___ Text extract
Understanding the relationship between throughput and latency is essential for designing scalable systems.
What is Latency?
Latency measures:
The time taken for a single request to travel through the system and produce a response.
In simpler terms:
Latency = Response Time
Example
A user opens a webpage.
Timeline:
User clicks button → request sent → server processes → response returned
If this entire process takes:
200 ms
Then the latency = 200 milliseconds.
Latency Diagram
Total time taken from the first request to the final response is latency.
Components of Latency
Latency is composed of several smaller delays.
| Component | Description |
|---|---|
| Network latency | Time for data to travel across the network |
| Queue latency | Time request waits in queue |
| Processing latency | Time server spends computing |
| Disk latency | Time reading/writing storage |
| Serialization latency | Time converting data formats |
Total latency:
Total Latency =
Network + Queue + Processing + Disk + Serialization
Types of Latency
In distributed systems we measure several types.
Network Latency
Time taken for packets to travel between nodes.
Example:
India → US data center ≈ 200 ms
Disk Latency
Time taken to read/write from storage.
Typical values:
| Storage | Latency |
|---|---|
| HDD | 5–10 ms |
| SSD | 100–500 μs |
| RAM | ~100 ns |
Queue Latency
When systems are overloaded, requests wait in a queue.
Example:
1000 requests arrive
Server can process only 100 at a time
900 requests wait
Waiting time contributes to latency.
Latency Percentiles
Latency is rarely measured by average alone.
Instead we use percentiles.
| Metric | Meaning |
|---|---|
| P50 | 50% of requests complete within this time |
| P90 | 90% of requests complete within this time |
| P95 | 95% of requests complete within this time |
| P99 | 99% of requests complete within this time |
Example:
| Percentile | Latency |
|---|---|
| P50 | 120 ms |
| P95 | 300 ms |
| P99 | 900 ms |
This means 1% of requests are very slow.
These are called tail latencies.
What is Throughput?
Throughput measures:
The number of requests processed per unit time.
Typical units:
| Unit | Meaning |
|---|---|
| Requests/sec | API systems |
| Transactions/sec | Databases |
| Messages/sec | Messaging systems |
| MB/sec | Data pipelines |
Example
If a server processes:
10,000 requests per second
Then:
Throughput = 10,000 RPS
Throughput Visualization
The faster the system processes requests, the higher the throughput.
______
Direction 1:
Render the taxonomy listing, from the line containing "genus: Andropogon" through the end of the listing, as a two-column CSV with the columns field and entry. Give one row per line, put each value in a single quoted field with any line breaks replaced by spaces, and leave out the pictures.
___ Exercise material
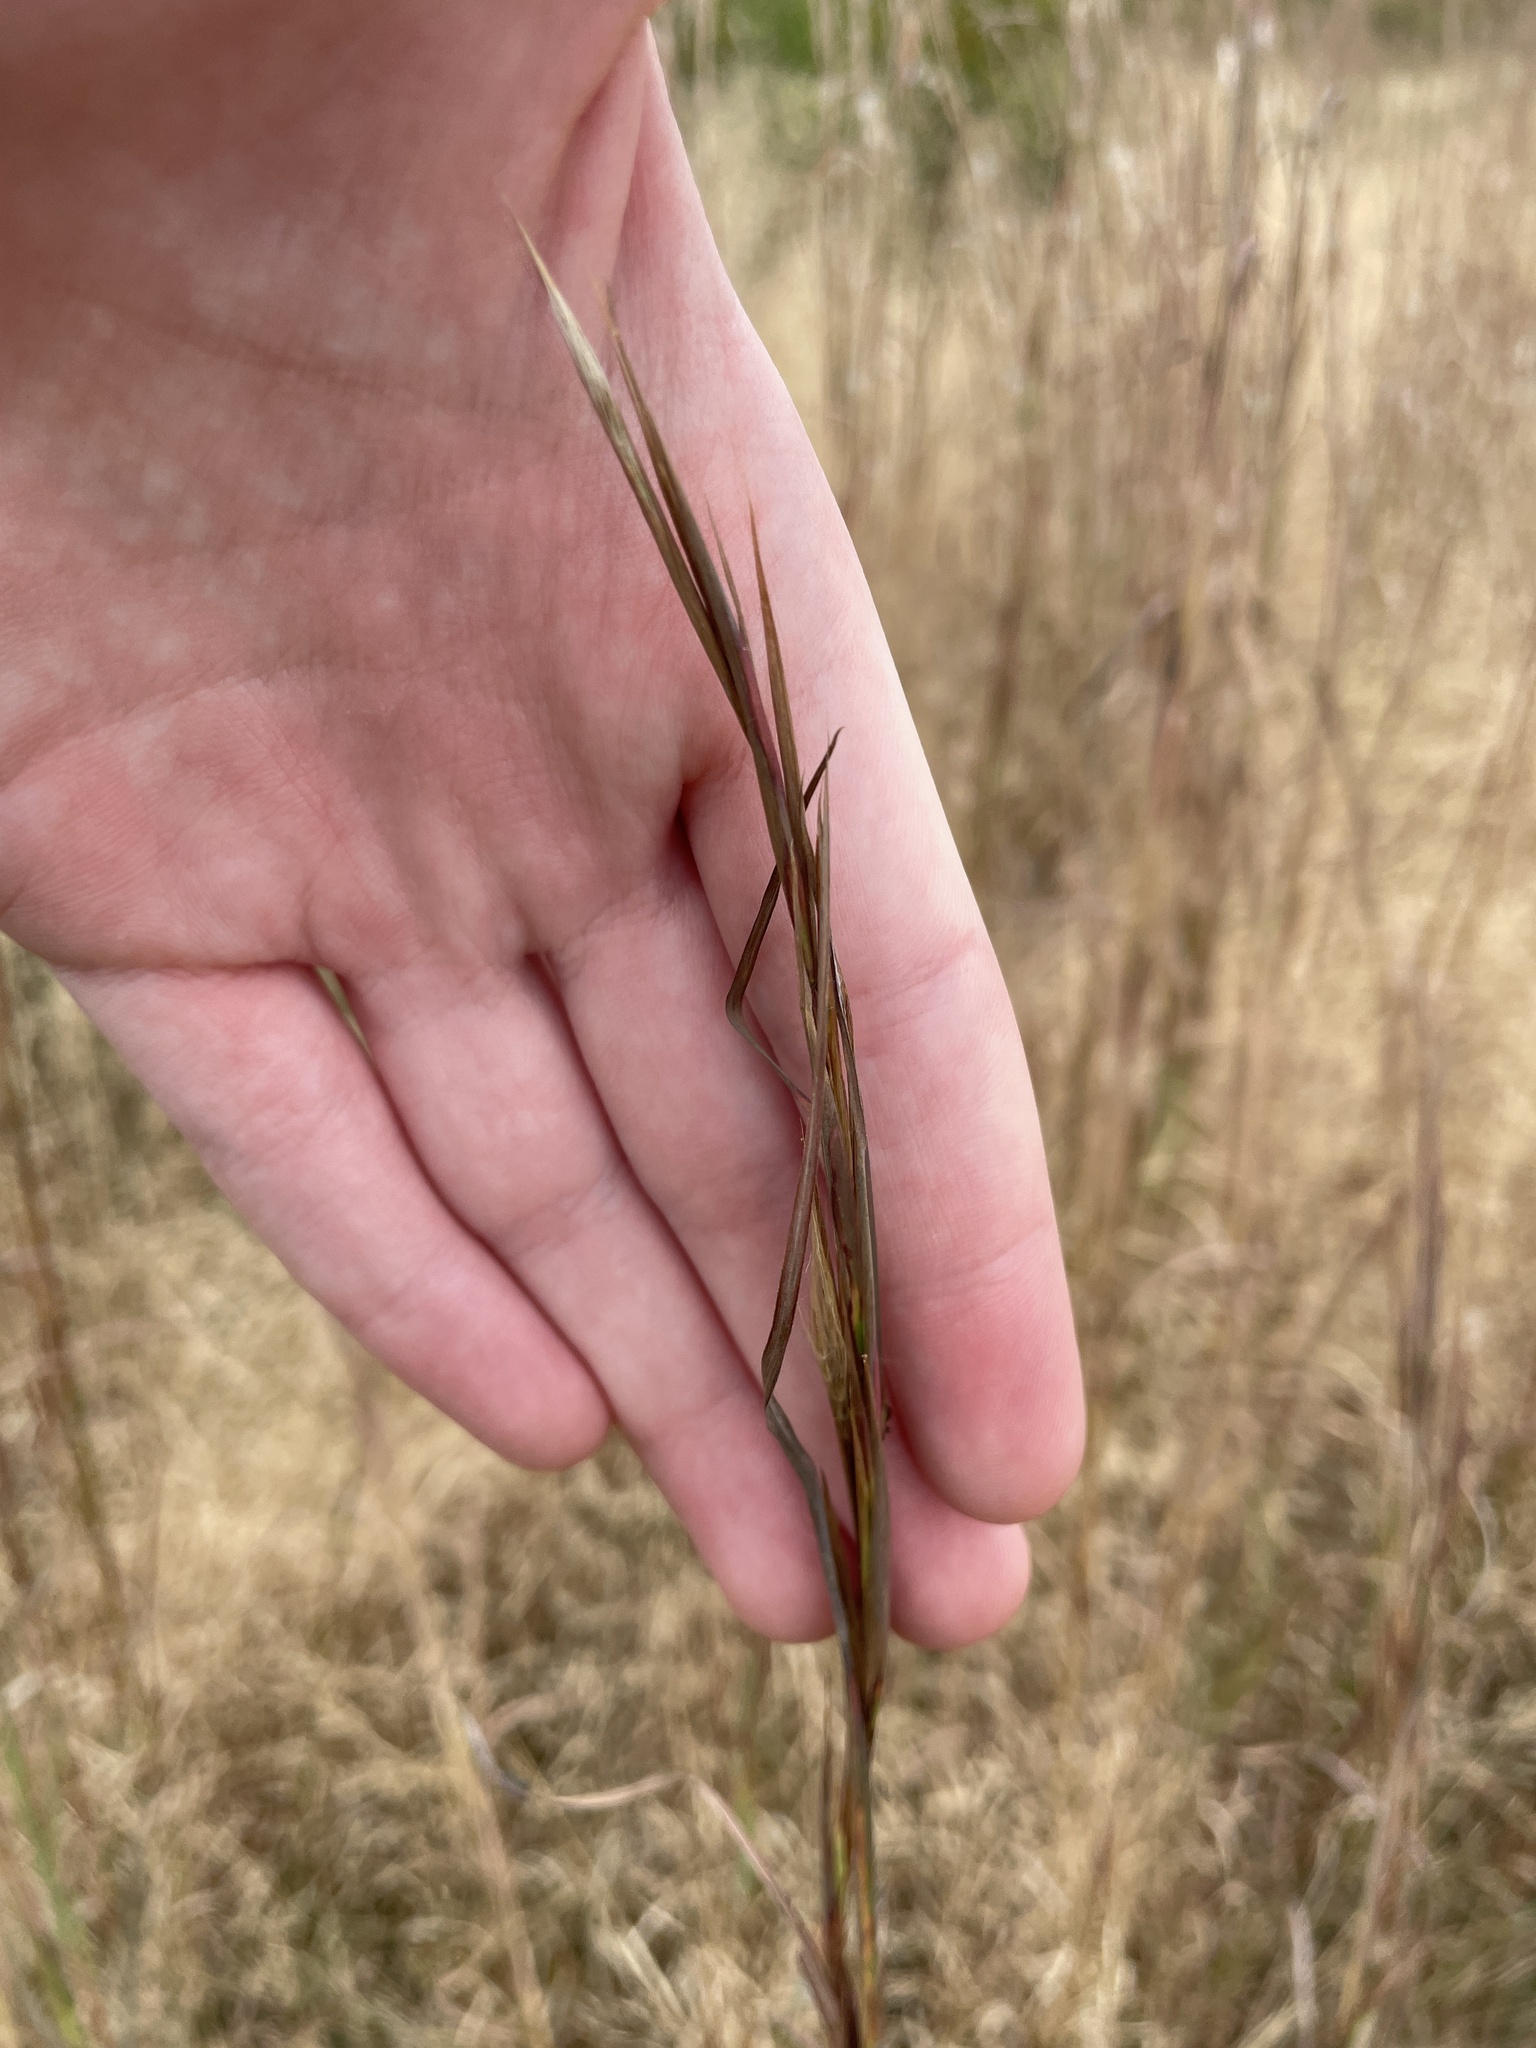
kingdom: Plantae
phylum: Tracheophyta
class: Liliopsida
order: Poales
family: Poaceae
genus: Andropogon
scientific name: Andropogon virginicus
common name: Broomsedge bluestem
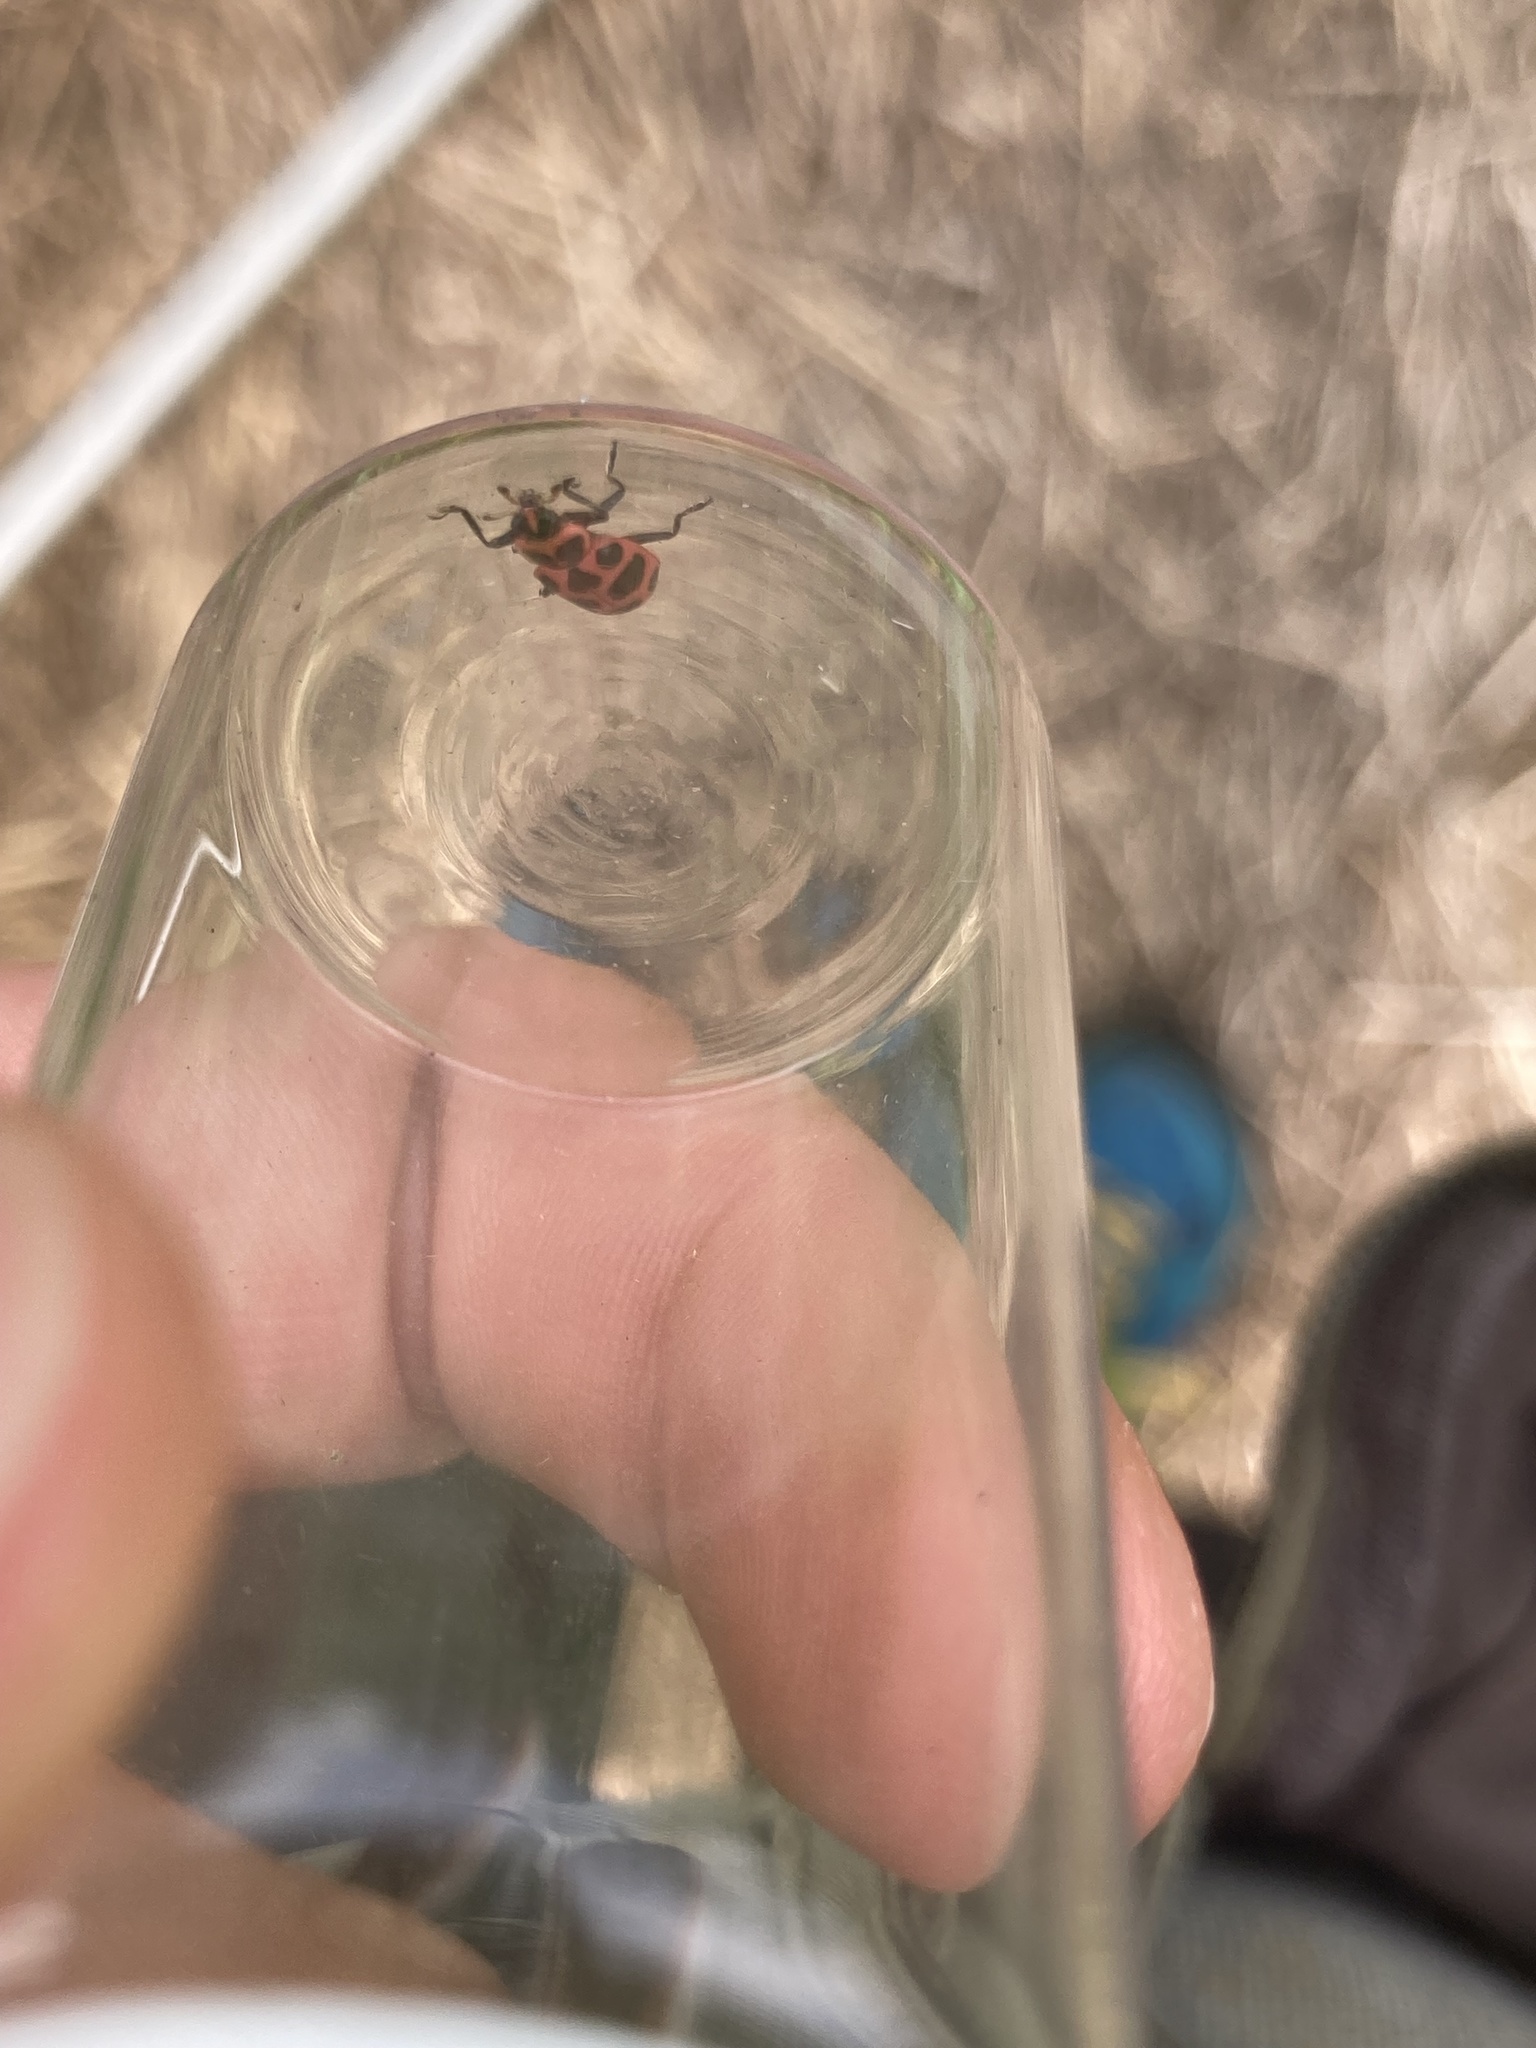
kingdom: Animalia
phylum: Arthropoda
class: Insecta
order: Coleoptera
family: Coccinellidae
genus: Coleomegilla
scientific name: Coleomegilla maculata
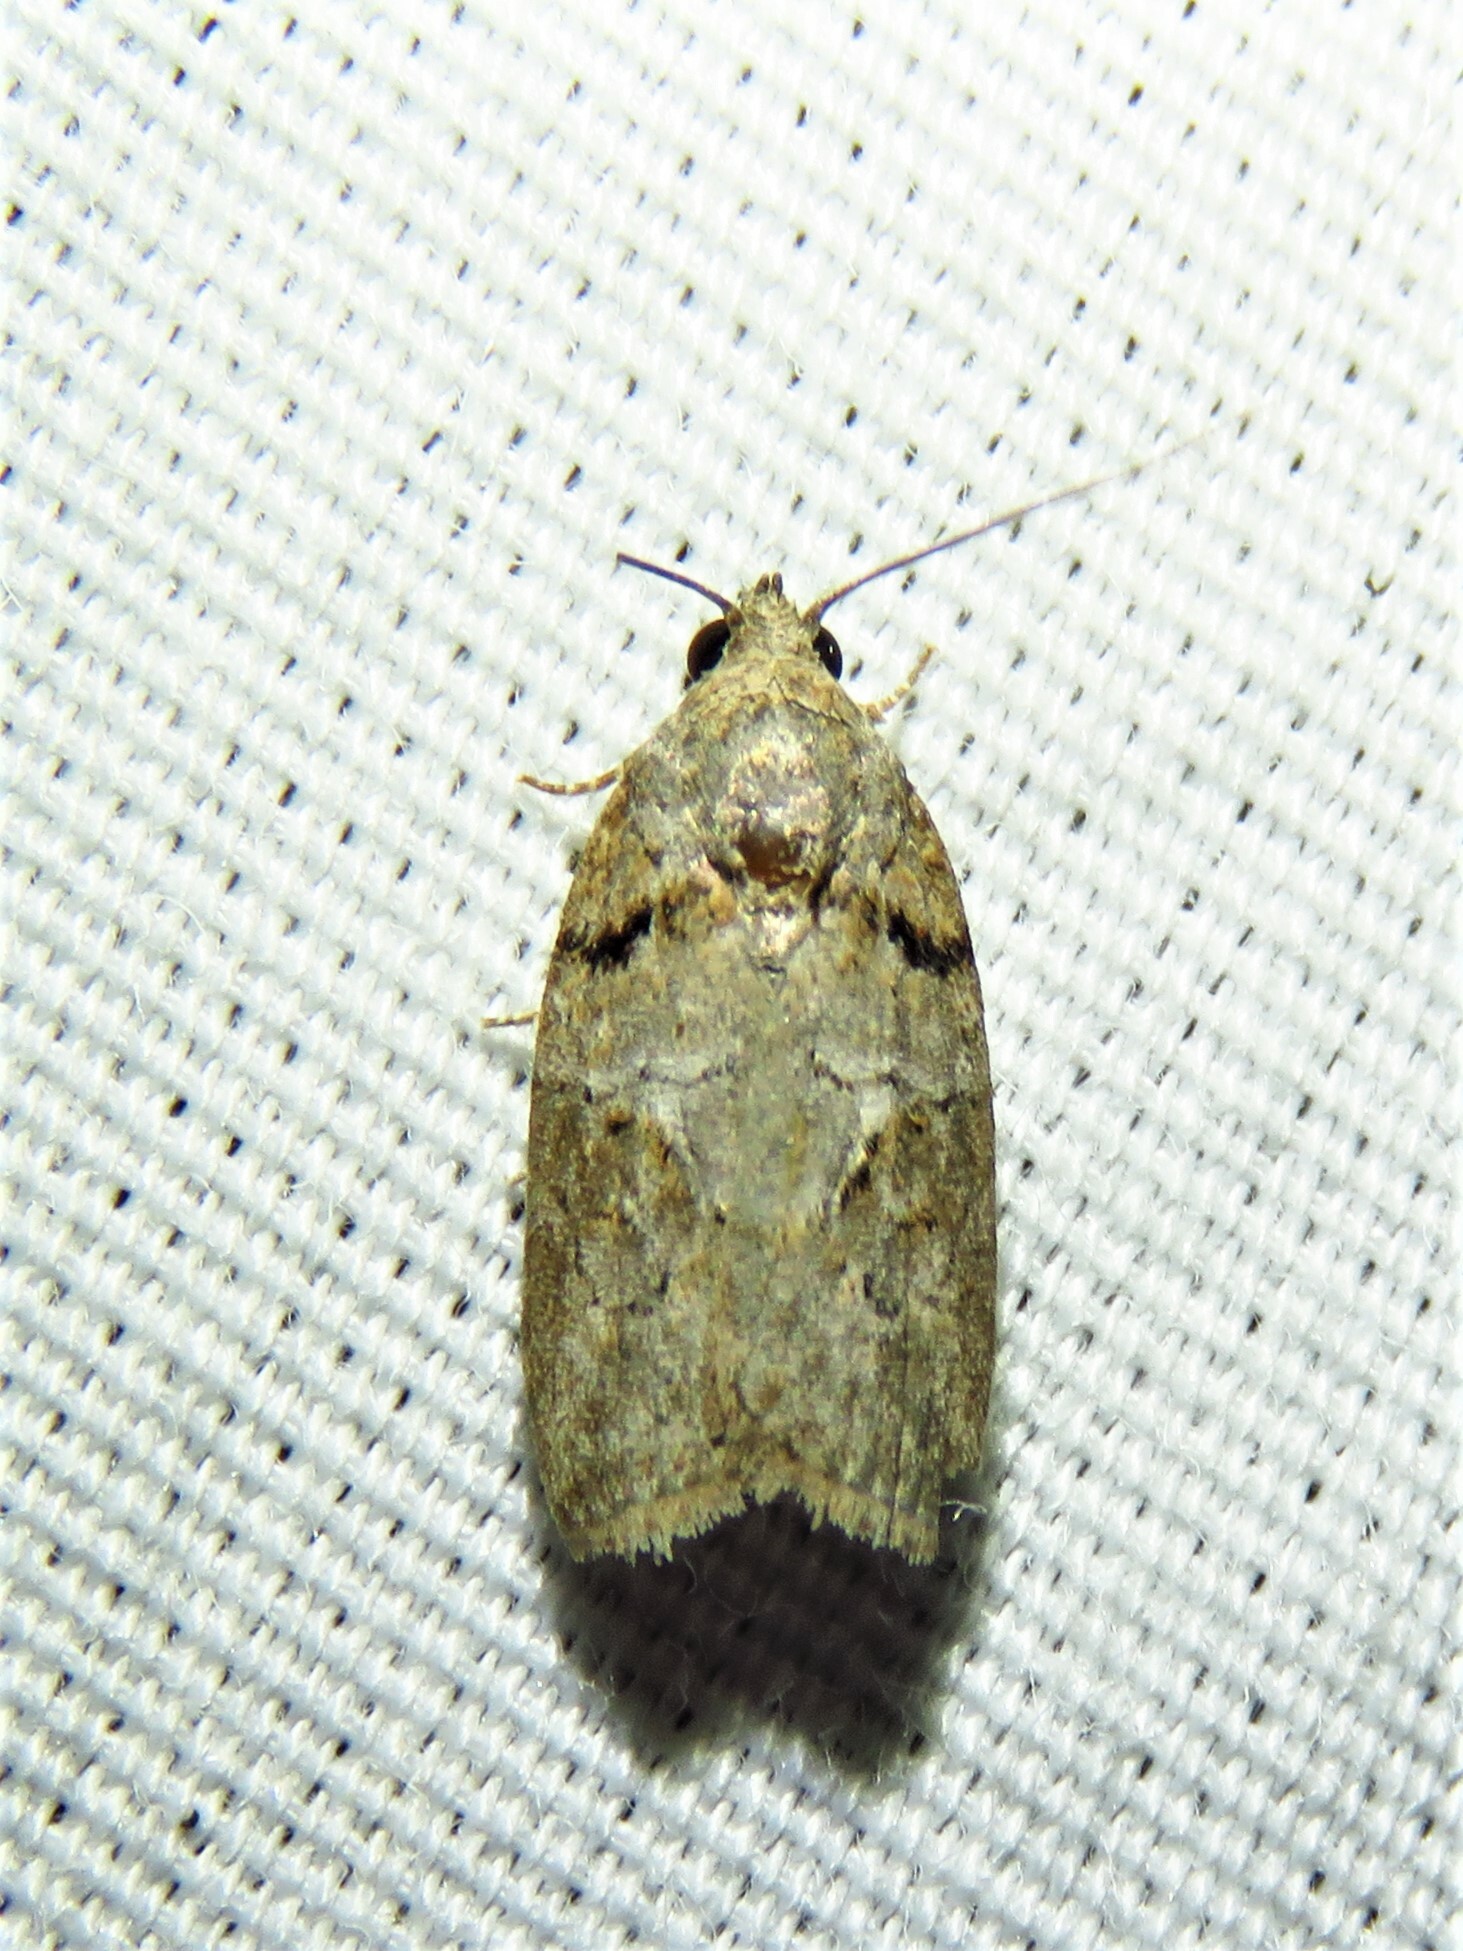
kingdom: Animalia
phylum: Arthropoda
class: Insecta
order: Lepidoptera
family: Nolidae
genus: Garella
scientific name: Garella nilotica
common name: Black-olive caterpillar moth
______
Direction 2:
Using the latency and throughput text, answer these questions:
(a) What typical latency range does the text give for SSD storage?
(b) What name does the text give to the slow requests shown by high percentiles such as P99?
(c) Which throughput unit does the text pair with databases?

Expected output 1:
field,entry
"genus:","Andropogon"
"scientific name:","Andropogon virginicus"
"common name:","Broomsedge bluestem"
"kingdom:","Animalia"
"phylum:","Arthropoda"
"class:","Insecta"
"order:","Coleoptera"
"family:","Coccinellidae"
"genus:","Coleomegilla"
"scientific name:","Coleomegilla maculata"
"kingdom:","Animalia"
"phylum:","Arthropoda"
"class:","Insecta"
"order:","Lepidoptera"
"family:","Nolidae"
"genus:","Garella"
"scientific name:","Garella nilotica"
"common name:","Black-olive caterpillar moth"

Expected output 2:
(a) 100–500 μs
(b) Tail latencies
(c) Transactions/sec